There is testimony that Wyoming avenue was approximately 40 feet wide; and some testimony that plaintiff was struck by the left hand front fender of defendant's taxi, and some that she was struck by the right front portion of the taxi. It was negligence as a matter of law for plaintiff to have continued crossing from the middle of Wyoming avenue to the point of the accident without making any further observation as to vehicular traffic approaching her from the north. Her failure to exercise such care resulted in her walking into the path of defendant's approaching vehicle.

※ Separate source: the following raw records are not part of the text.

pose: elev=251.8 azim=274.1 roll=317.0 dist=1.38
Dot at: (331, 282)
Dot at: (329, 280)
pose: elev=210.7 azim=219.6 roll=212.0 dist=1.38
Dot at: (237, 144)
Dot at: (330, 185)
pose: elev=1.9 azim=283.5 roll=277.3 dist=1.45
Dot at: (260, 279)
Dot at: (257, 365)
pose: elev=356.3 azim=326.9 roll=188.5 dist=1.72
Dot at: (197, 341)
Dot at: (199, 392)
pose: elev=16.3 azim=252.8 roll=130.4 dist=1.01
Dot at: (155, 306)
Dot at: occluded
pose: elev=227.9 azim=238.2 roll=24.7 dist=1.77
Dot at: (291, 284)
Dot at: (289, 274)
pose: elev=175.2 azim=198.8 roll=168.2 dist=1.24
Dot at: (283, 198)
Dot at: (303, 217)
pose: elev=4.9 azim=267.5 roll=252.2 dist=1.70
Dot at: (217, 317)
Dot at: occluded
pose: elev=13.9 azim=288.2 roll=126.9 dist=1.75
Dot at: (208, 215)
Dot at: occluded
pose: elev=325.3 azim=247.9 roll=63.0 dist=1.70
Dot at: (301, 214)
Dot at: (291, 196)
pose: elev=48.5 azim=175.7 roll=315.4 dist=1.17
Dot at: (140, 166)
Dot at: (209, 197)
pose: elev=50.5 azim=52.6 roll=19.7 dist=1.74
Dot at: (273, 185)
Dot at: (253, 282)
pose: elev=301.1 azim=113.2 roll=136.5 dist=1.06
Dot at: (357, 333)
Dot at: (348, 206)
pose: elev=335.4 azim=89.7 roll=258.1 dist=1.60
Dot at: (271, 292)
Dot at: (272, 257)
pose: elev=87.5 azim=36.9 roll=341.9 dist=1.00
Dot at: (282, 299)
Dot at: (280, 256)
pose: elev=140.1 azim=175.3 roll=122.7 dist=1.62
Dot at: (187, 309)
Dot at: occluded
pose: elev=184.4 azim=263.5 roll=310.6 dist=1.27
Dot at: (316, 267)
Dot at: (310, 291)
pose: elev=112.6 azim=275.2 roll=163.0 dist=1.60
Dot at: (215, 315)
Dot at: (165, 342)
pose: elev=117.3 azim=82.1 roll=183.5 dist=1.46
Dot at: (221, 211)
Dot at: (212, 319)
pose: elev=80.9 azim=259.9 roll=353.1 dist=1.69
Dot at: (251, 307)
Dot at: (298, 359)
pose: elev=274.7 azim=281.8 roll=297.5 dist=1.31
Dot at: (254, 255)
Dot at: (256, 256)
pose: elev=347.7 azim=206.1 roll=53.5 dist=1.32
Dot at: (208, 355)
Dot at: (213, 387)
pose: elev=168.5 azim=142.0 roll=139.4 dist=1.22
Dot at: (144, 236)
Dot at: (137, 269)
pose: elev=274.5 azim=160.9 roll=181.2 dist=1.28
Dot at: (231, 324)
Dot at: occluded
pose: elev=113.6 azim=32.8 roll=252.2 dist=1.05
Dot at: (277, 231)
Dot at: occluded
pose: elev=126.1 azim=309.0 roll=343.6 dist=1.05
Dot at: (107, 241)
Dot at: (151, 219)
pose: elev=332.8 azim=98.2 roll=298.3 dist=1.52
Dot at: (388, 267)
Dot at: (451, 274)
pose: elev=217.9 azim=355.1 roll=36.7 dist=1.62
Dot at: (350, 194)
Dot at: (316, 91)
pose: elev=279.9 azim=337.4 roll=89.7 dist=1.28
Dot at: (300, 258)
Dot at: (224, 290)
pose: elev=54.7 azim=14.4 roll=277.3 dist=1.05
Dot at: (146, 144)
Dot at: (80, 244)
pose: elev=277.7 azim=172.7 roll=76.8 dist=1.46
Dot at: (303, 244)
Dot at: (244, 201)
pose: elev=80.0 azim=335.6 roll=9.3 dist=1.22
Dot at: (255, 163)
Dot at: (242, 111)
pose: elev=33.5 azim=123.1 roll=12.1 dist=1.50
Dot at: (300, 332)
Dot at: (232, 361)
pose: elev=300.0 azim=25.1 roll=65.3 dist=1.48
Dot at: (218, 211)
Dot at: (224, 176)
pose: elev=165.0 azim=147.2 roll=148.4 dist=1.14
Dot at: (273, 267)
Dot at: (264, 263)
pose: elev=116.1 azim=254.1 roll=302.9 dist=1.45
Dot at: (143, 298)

In its essential aspects the instant case is much like Long v. Garneau, 319 Mich. 291, 299, where Justice BOYLES, speaking for the Court, said: "It is equally obvious that if plaintiff had looked to the right before taking her last few steps south of the center line of Kalamazoo street, she could have seen defendant's automobile before walking into its side. It was plainly there to be seen."
While in factual background they are not on all fours, the following cases are indicative of the law which controls decision in the instant case. DeJager v. Vandenberg, 288 Mich. 136;Sloan v. Ambrose, 300 Mich. 188; Malone v. Vining,313 Mich. 315. In the Malone Case a paragraph of the headnote reads:
"Before crossing a street, a pedestrian must (1) make proper observation as to approaching traffic, (2) observe approaching traffic and form a judgment as to its distance away and its speed, (3) continue his observations while crossing the street, and (4) exercise that degree of care and caution which an ordinarily careful and prudent person would exercise under like circumstances." *Page 79
Plaintiff in support of her contention that an issue of fact was presented by the testimony, relies upon Smarinsky v.Markowitz, 265 Mich. 412, wherein decision turned on the issue of subsequent negligence. That issue is not presented herein. The cited case is not in point. In support of her position plaintiff also urges our decisions in Moore v. Noorthoek, 280 Mich. 431; Neesley v. Lord, 297 Mich. 163; and Werker v.McGrain, 315 Mich. 287. But in each of these cases there was testimony tending to sustain the claim that the plaintiff was free from contributory negligence; whereas in the instant case the testimony of plaintiff herself discloses that she was guilty of negligence which contributed to the accident. In the WerkerCase we said:
"Also, there was testimony tending to show that she (plaintiff) was free from contributory negligence. * * * The conflicting testimony, together with the physical facts and circumstances, clearly presented a question of fact for the jury's determination."
My Brother quotes briefly from Guina v. Harrod, 275 Mich. 393, and Petersen v. Lundin, 236 Mich. 590. In the former case the view of both the plaintiff and the defendant was obstructed as each approached the point of accident, and this was a justification for the holding that as to the issue of plaintiff's contributory negligence an issue of fact was presented.
In the Petersen Case the issue of fact as to contributory negligence of plaintiff's decedent turned upon this. There was no eye witness to that factual aspect of the case, and, hence, as a matter of law, plaintiff's decedent was presumed not to have been guilty of contributory negligence. The irrelevancy of that decision to the case at bar is quite obvious.
The trial court ruled correctly in granting defendant's motion for a directed verdict at the close of *Page 80 plaintiff's proofs. The judgment entered in the circuit court will be affirmed, with costs to appellee.
SHARPE, BOYLES, DETHMERS, BUTZEL, and CARR, JJ., concurred with NORTH, J.